Frontier labs build models. We build the layer above them — the system that acquires a domain, reasons inside it, remembers what it learns, and carries that learning into the next deployment. Enterprise by enterprise. On sovereign, auditable infrastructure. Where the regulated world actually runs.
Superintelligence is a word that has been spent carelessly. We use it in one narrow, defensible sense: the most advanced applied AI system in production within its domain — a system that compounds above any base model, survives every model generation, and converges toward superhuman capability in the operations layer of the enterprise. That is a claim about deployment, not about the laboratory. We hold ourselves to the narrow version.
A foundation model is trained once and frozen — an encyclopaedia: vast, impressive, static. Superforce is built on the opposite premise. It does not prompt the model. It builds above it. Every deployment deposits learned structure into the substrate, and every new deployment draws from a substrate that is denser than the one before. Individual products can be cloned. A compounding backbone cannot.
Builds domain models, not document indexes. Every deployment yields a structured map of the field — entities, relationships, causal chains, regulatory edge cases, the vocabulary practitioners actually use. Genuine domain acquisition, not retrieval dressed up as understanding.
Each business deposits learned structure back into Superforce through the Transfer layer, and draws orchestration and standardisation back out. The model knows. The agent does. The market trusts. The layers do not merely coexist — they compound.
An AI-native operator displacing the outsourcing model itself. We do not sell seats and headcount at a margin; we sell the outcome, and run the work autonomously where the work permits it. The enterprise buys a result, not a labour arbitrage.
An AI-native software factory producing production-grade, audit-trailed enterprise software for regulated industries. Built to the evidentiary standard the regulator will ask for, not to the demo standard the buyer will applaud.
A vertical-LLM foundry. Domain-specialised models trained, evaluated, and deployed sovereignly — inside the jurisdiction, inside the perimeter, against audited outcomes rather than public benchmarks.
Vertical agentic marketplaces that carry autonomous coordination across firm boundaries — the venue where enterprises buy accountable outcomes rather than contract for effort. Hierarchy cannot cross the firm wall. A market can.
Agentic coordination inside a single firm is orchestration — a manager can compel it. Across firms, there is no manager. Hierarchy stops at the firm wall, and the only structure that has ever crossed it is a market. SuperX is that market for regulated work: venues where an enterprise buys a finished, accountable outcome instead of contracting for the effort that might produce one.
Visual AI and eKYC. The identity primitive underneath every venue: it establishes who is standing on the other side of the transaction before the venue will underwrite anything at all. A guarantee to an unverified counterparty is not a guarantee.
Agentic acquisition. Brings the counterparty to the venue and keeps both sides thick enough for the market to clear. A marketplace without demand is a directory with better typography.
Visa did not merely list merchants. The App Store did not merely list developers. Each one stood behind the transaction, and that is why the transaction happened at all. In regulated work, the only party that can credibly underwrite an autonomous outcome is the party that also built the intelligence producing it — because it is the only one who can see inside the decision.

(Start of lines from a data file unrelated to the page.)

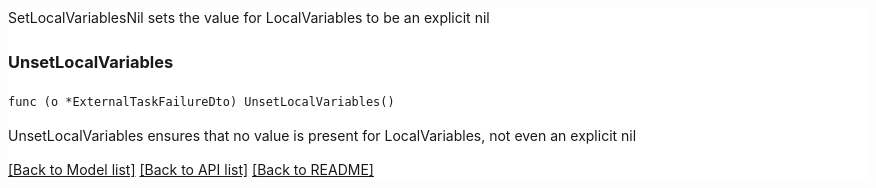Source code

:  SetLocalVariablesNil sets the value for LocalVariables to be an explicit nil

### UnsetLocalVariables
`func (o *ExternalTaskFailureDto) UnsetLocalVariables()`

UnsetLocalVariables ensures that no value is present for LocalVariables, not even an explicit nil

[[Back to Model list]](../README.md#documentation-for-models) [[Back to API list]](../README.md#documentation-for-api-endpoints) [[Back to README]](../README.md)



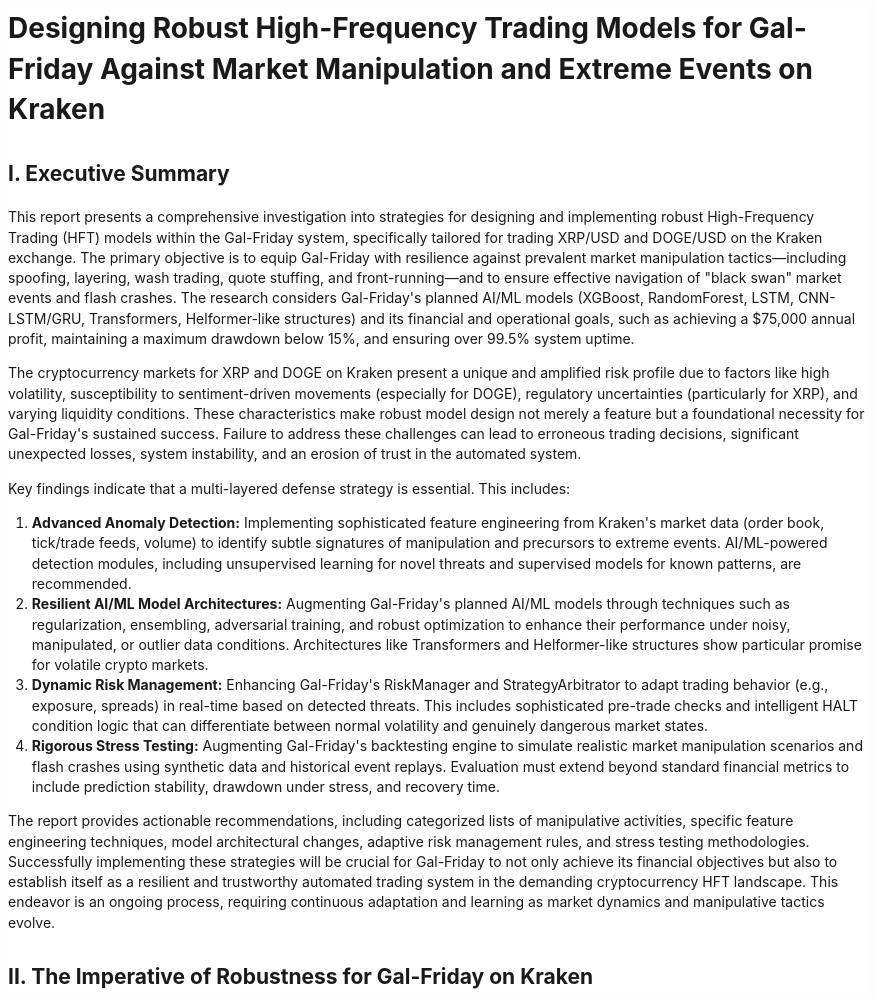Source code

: # **Designing Robust High-Frequency Trading Models for Gal-Friday Against Market Manipulation and Extreme Events on Kraken**

## **I. Executive Summary**

This report presents a comprehensive investigation into strategies for designing and implementing robust High-Frequency Trading (HFT) models within the Gal-Friday system, specifically tailored for trading XRP/USD and DOGE/USD on the Kraken exchange. The primary objective is to equip Gal-Friday with resilience against prevalent market manipulation tactics—including spoofing, layering, wash trading, quote stuffing, and front-running—and to ensure effective navigation of "black swan" market events and flash crashes. The research considers Gal-Friday's planned AI/ML models (XGBoost, RandomForest, LSTM, CNN-LSTM/GRU, Transformers, Helformer-like structures) and its financial and operational goals, such as achieving a $75,000 annual profit, maintaining a maximum drawdown below 15%, and ensuring over 99.5% system uptime.

The cryptocurrency markets for XRP and DOGE on Kraken present a unique and amplified risk profile due to factors like high volatility, susceptibility to sentiment-driven movements (especially for DOGE), regulatory uncertainties (particularly for XRP), and varying liquidity conditions. These characteristics make robust model design not merely a feature but a foundational necessity for Gal-Friday's sustained success. Failure to address these challenges can lead to erroneous trading decisions, significant unexpected losses, system instability, and an erosion of trust in the automated system.

Key findings indicate that a multi-layered defense strategy is essential. This includes:

1. **Advanced Anomaly Detection:** Implementing sophisticated feature engineering from Kraken's market data (order book, tick/trade feeds, volume) to identify subtle signatures of manipulation and precursors to extreme events. AI/ML-powered detection modules, including unsupervised learning for novel threats and supervised models for known patterns, are recommended.
2. **Resilient AI/ML Model Architectures:** Augmenting Gal-Friday's planned AI/ML models through techniques such as regularization, ensembling, adversarial training, and robust optimization to enhance their performance under noisy, manipulated, or outlier data conditions. Architectures like Transformers and Helformer-like structures show particular promise for volatile crypto markets.
3. **Dynamic Risk Management:** Enhancing Gal-Friday's RiskManager and StrategyArbitrator to adapt trading behavior (e.g., exposure, spreads) in real-time based on detected threats. This includes sophisticated pre-trade checks and intelligent HALT condition logic that can differentiate between normal volatility and genuinely dangerous market states.
4. **Rigorous Stress Testing:** Augmenting Gal-Friday's backtesting engine to simulate realistic market manipulation scenarios and flash crashes using synthetic data and historical event replays. Evaluation must extend beyond standard financial metrics to include prediction stability, drawdown under stress, and recovery time.

The report provides actionable recommendations, including categorized lists of manipulative activities, specific feature engineering techniques, model architectural changes, adaptive risk management rules, and stress testing methodologies. Successfully implementing these strategies will be crucial for Gal-Friday to not only achieve its financial objectives but also to establish itself as a resilient and trustworthy automated trading system in the demanding cryptocurrency HFT landscape. This endeavor is an ongoing process, requiring continuous adaptation and learning as market dynamics and manipulative tactics evolve.

## **II. The Imperative of Robustness for Gal-Friday on Kraken**
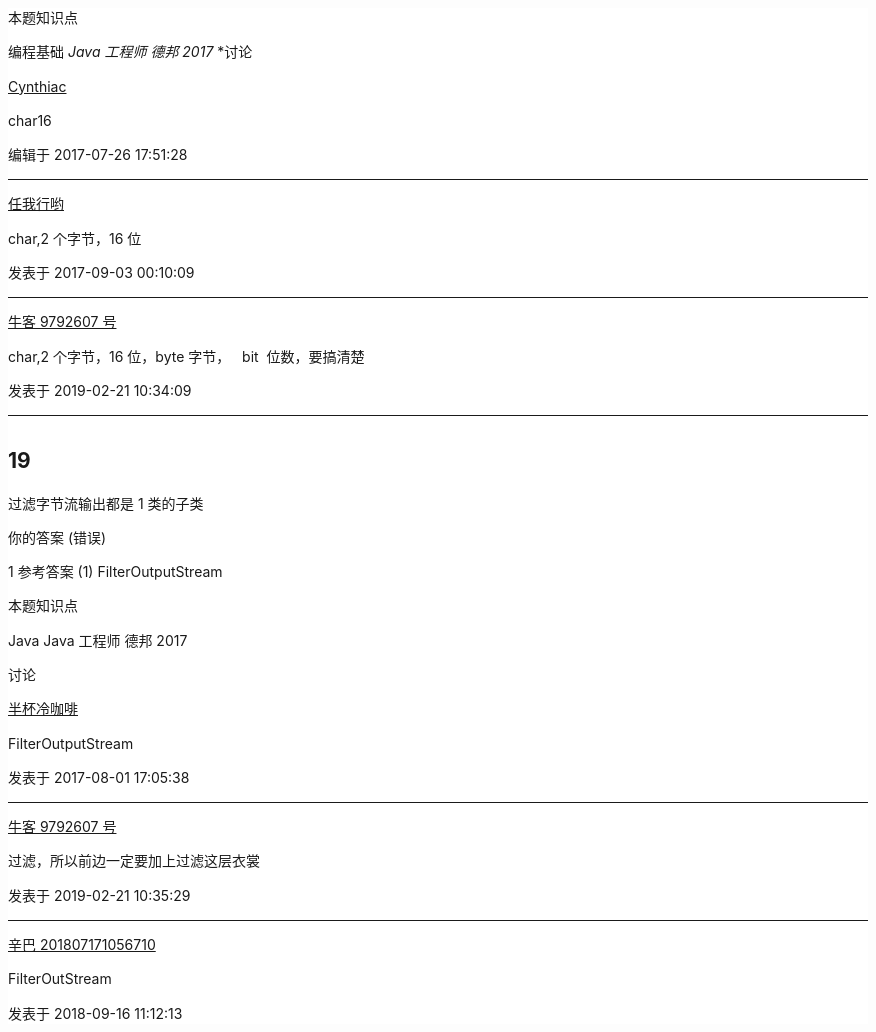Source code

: 本题知识点

编程基础 *Java 工程师 德邦 2017* *讨论

[Cynthiac](https://www.nowcoder.com/profile/6637866)

char16

编辑于 2017-07-26 17:51:28

* * *

[任我行哟](https://www.nowcoder.com/profile/1687517)

char,2 个字节，16 位

发表于 2017-09-03 00:10:09

* * *

[牛客 9792607 号](https://www.nowcoder.com/profile/9792607)

char,2 个字节，16 位，byte 字节，   bit  位数，要搞清楚

发表于 2019-02-21 10:34:09

* * *

## 19

过滤字节流输出都是 1 类的子类

你的答案 (错误)

1 参考答案 (1) FilterOutputStream

本题知识点

Java Java 工程师 德邦 2017

讨论

[半杯冷咖啡](https://www.nowcoder.com/profile/2128036)

FilterOutputStream

发表于 2017-08-01 17:05:38

* * *

[牛客 9792607 号](https://www.nowcoder.com/profile/9792607)

过滤，所以前边一定要加上过滤这层衣裳

发表于 2019-02-21 10:35:29

* * *

[辛巴 201807171056710](https://www.nowcoder.com/profile/149858543)

FilterOutStream

发表于 2018-09-16 11:12:13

That is the position SuperX occupies, and it is available to us for one reason: Superforce sits underneath it. Every venue deposits what it learns back into the substrate, and every venue draws from a substrate the others have already thickened. The marketplace is not a separate bet. It is what the architecture was always for.
Data-sovereignty regimes across Asia-Pacific and adjacent jurisdictions do not permit regulated enterprise data to leave the perimeter. That is not a temporary friction the largest US labs will engineer around — it is a structural exclusion, and it is widening.
We are inside that perimeter. On-premises, in-jurisdiction, under local audit, in the languages the work is actually conducted in. Sixteen years of enterprise deployment is not a head start on a benchmark. It is a position on ground the frontier cannot occupy — and the only ground where applied superintelligence can be earned rather than announced.
Private data never transfers. Learned structure does. That asymmetry is the entire defensibility argument, and it compounds with every deployment we complete.
Deployment inside the client's jurisdiction and perimeter. The corpus does not leave. Where regulation requires on-premises, on-premises is the product — not an enterprise upsell.
Recall, synthesis, and judgment are separated stages, each one inspectable. Uncertainty is surfaced and routed, not smoothed over. A decision a regulator cannot trace is a decision we will not ship.
The four layers sit above the base model. When the next generation ships, accumulated domain structure, calibrations, and expert corrections carry forward. We do not depend on any single lab, and we say so plainly.